Dreimal war die „Sommerliche Serenade“ der Süddeutschen Kammersinfonie Bietigheim an diesem Wochen ende in der Region zu erleben. Am Pult überzeugte Peter Wallingers Sohn Simon Wallinger, als Violinsolistin brillierte Maryana Osipova.

Die SKB Bietigheim mit Dirigent Simon Wallinger.

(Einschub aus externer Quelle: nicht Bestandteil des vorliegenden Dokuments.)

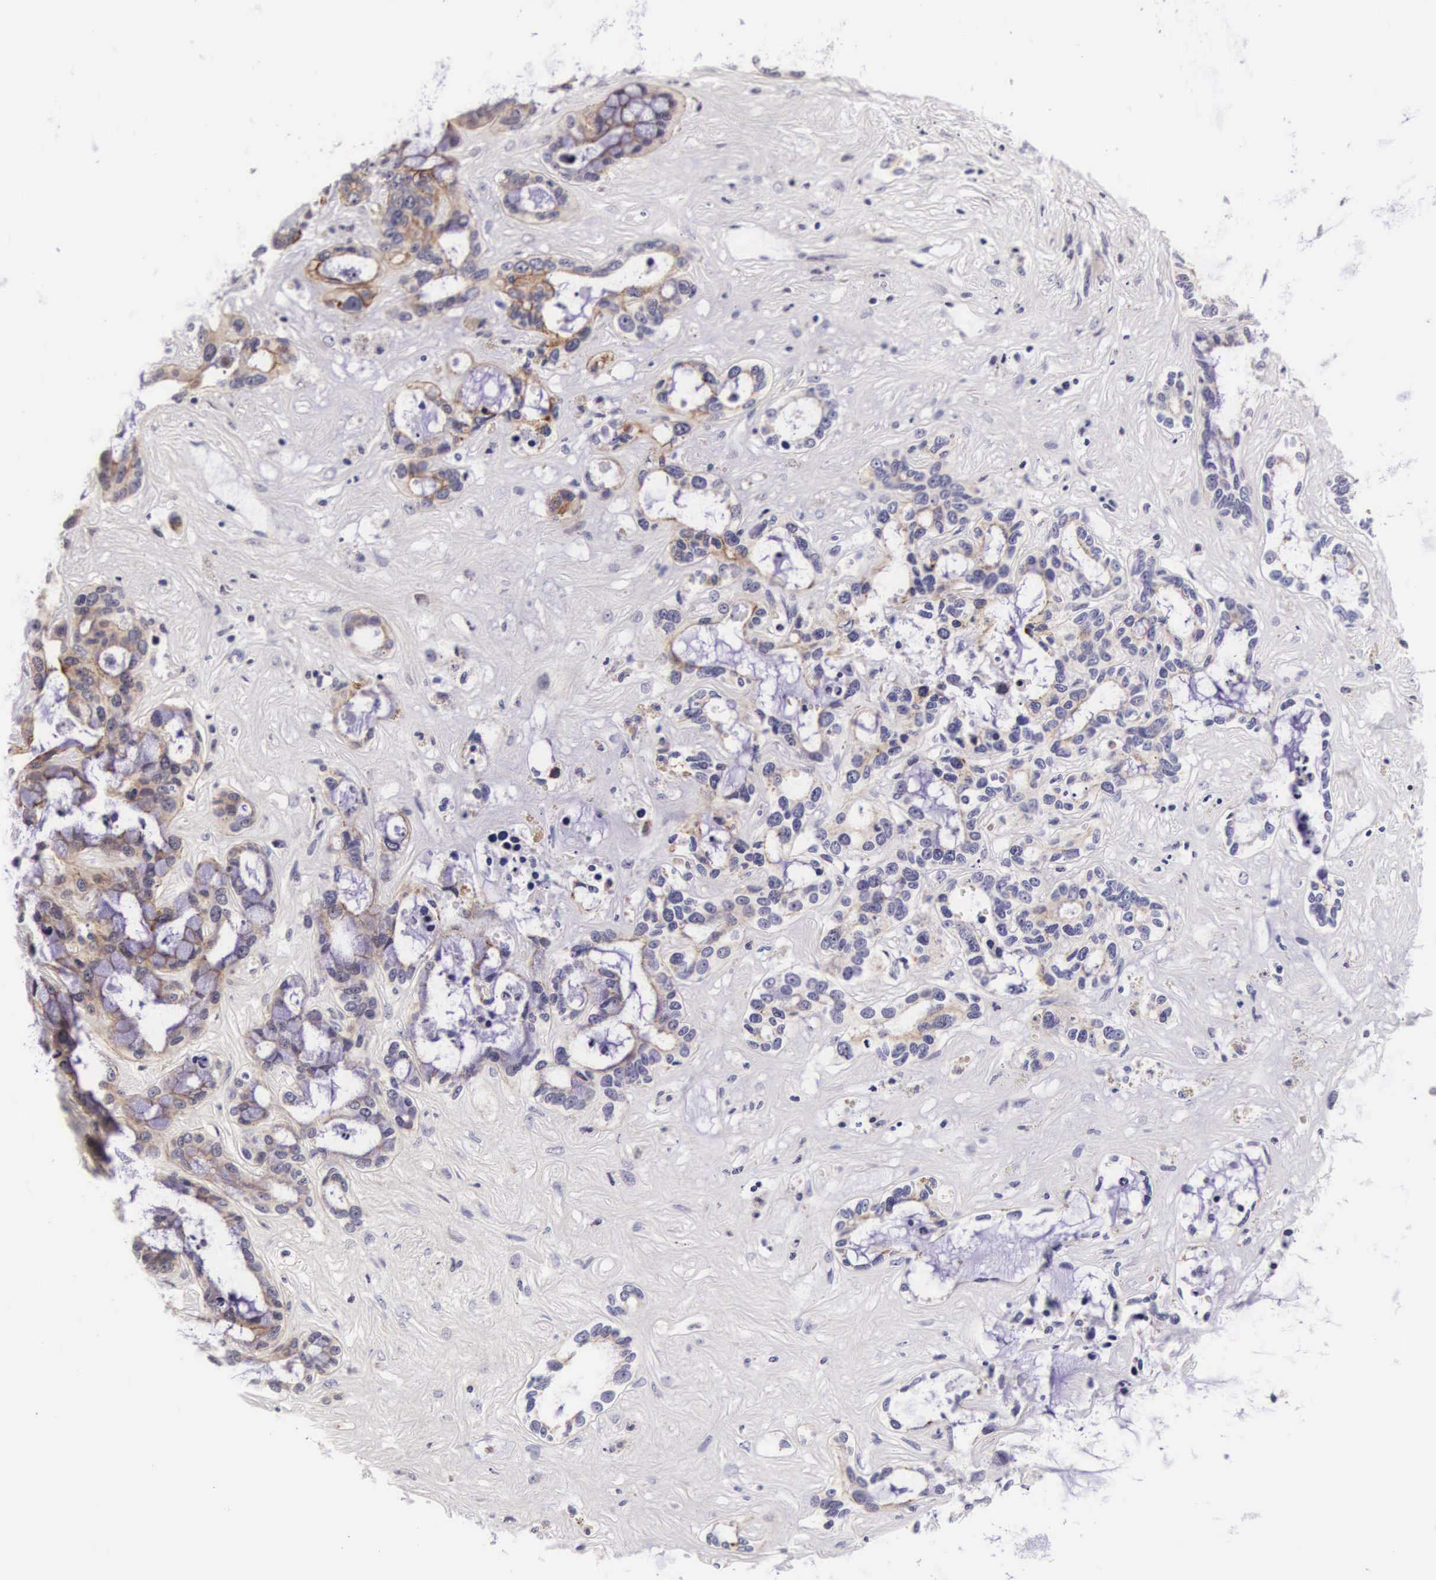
{"staining": {"intensity": "moderate", "quantity": "25%-75%", "location": "cytoplasmic/membranous"}, "tissue": "liver cancer", "cell_type": "Tumor cells", "image_type": "cancer", "snomed": [{"axis": "morphology", "description": "Cholangiocarcinoma"}, {"axis": "topography", "description": "Liver"}], "caption": "Human liver cancer stained with a protein marker exhibits moderate staining in tumor cells.", "gene": "PHETA2", "patient": {"sex": "female", "age": 65}}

Foto: Christiana Kunz


MÜHLACKER-LIENZINGEN/SACHSENHEIM. Die „Sommerliche Serenade“ ist einer der fünf Fixbausteine im Konzertkalenderjahr der Süddeutschen Kammersinfonie Bietigheim (SKB). Wobei der Sachsenheimer Schlosshof und die Liebfrauenkirche in Lienzingen zu den langjährigen Spielstätten dieses Programms gehören. Erstmals kam die Sommerliche Serenade“ am vergangenen Wochenende nun dreimal zu Gehör: Auf Einladung von Gudni Emilsson, dem Leiter des Tübinger Kammerorchesters, gastierte die SKB am Samstagabend im Sommerrefektorium des Klosters Bebenhausen. Das geplante Open-Air in Sachsenheim wurde indes aufgrund der unsicheren Wetterlage in den Saal des dortigen Kulturhauses verlegt. Die von uns besuchte Aufführung in der Lienzinger Liebfrauenkirche ist auch Teil der Konzertreihe „Musikalischer Sommer“, mit der Peter Wallinger seit 1977 das Kulturleben der Stadt Mühlacker bereichert.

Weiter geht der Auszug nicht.